---- PROVIDED RECORDS

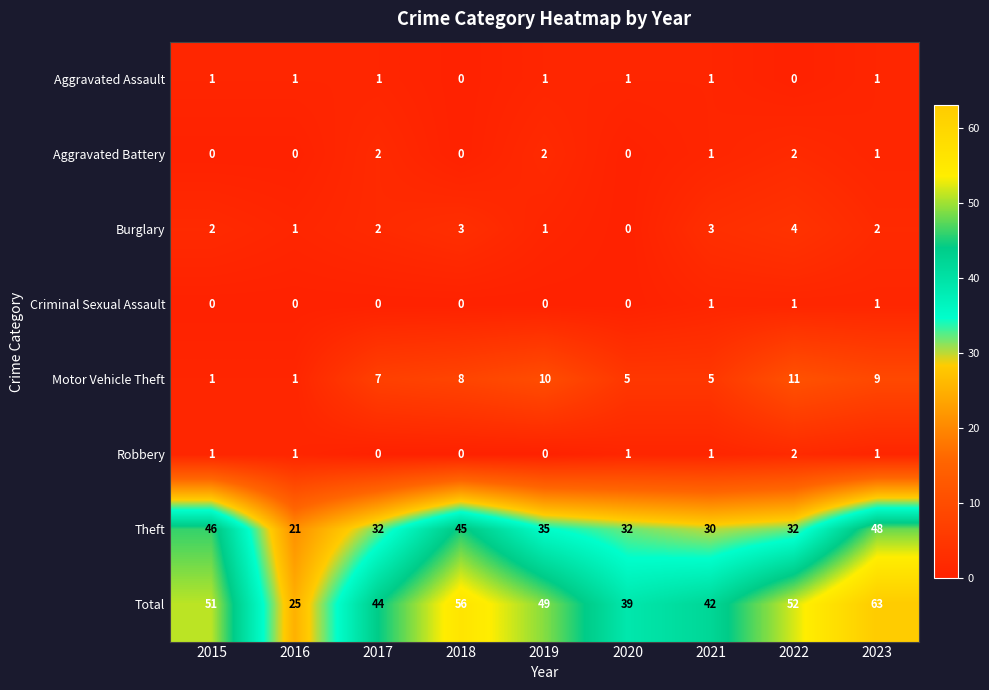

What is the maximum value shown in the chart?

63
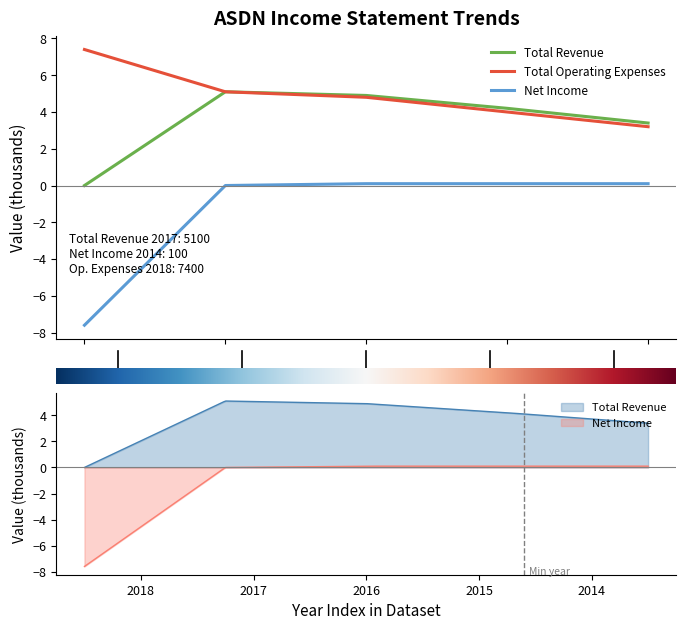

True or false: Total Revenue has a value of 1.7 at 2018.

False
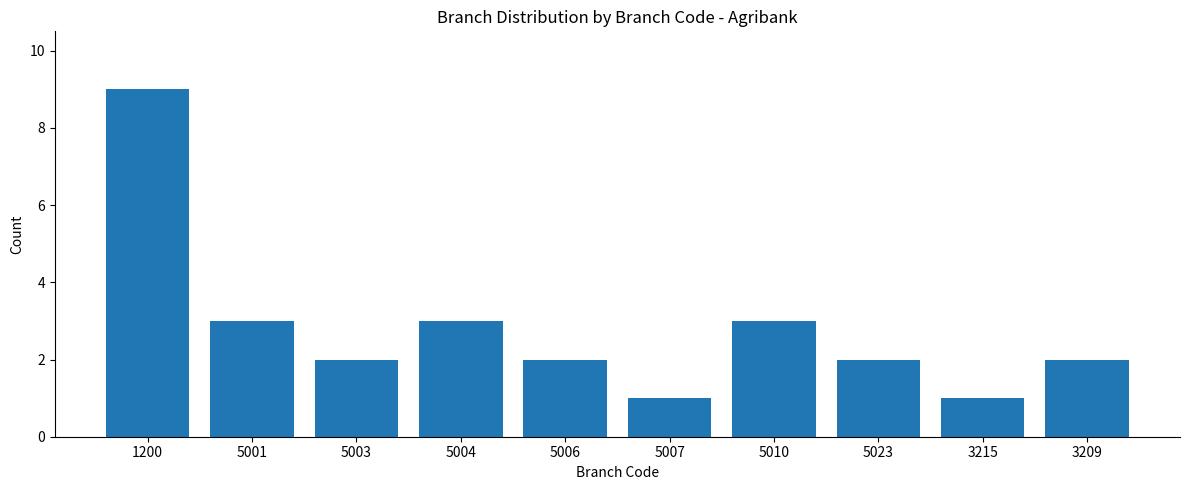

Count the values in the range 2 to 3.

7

--------

### WHAT IS EXPECTED
Reproduce all of the records above word for word, omitting the pictures.

### WRITTEN RESPONSE
What is the maximum value shown in the chart?

63

True or false: Total Revenue has a value of 1.7 at 2018.

False

Count the values in the range 2 to 3.

7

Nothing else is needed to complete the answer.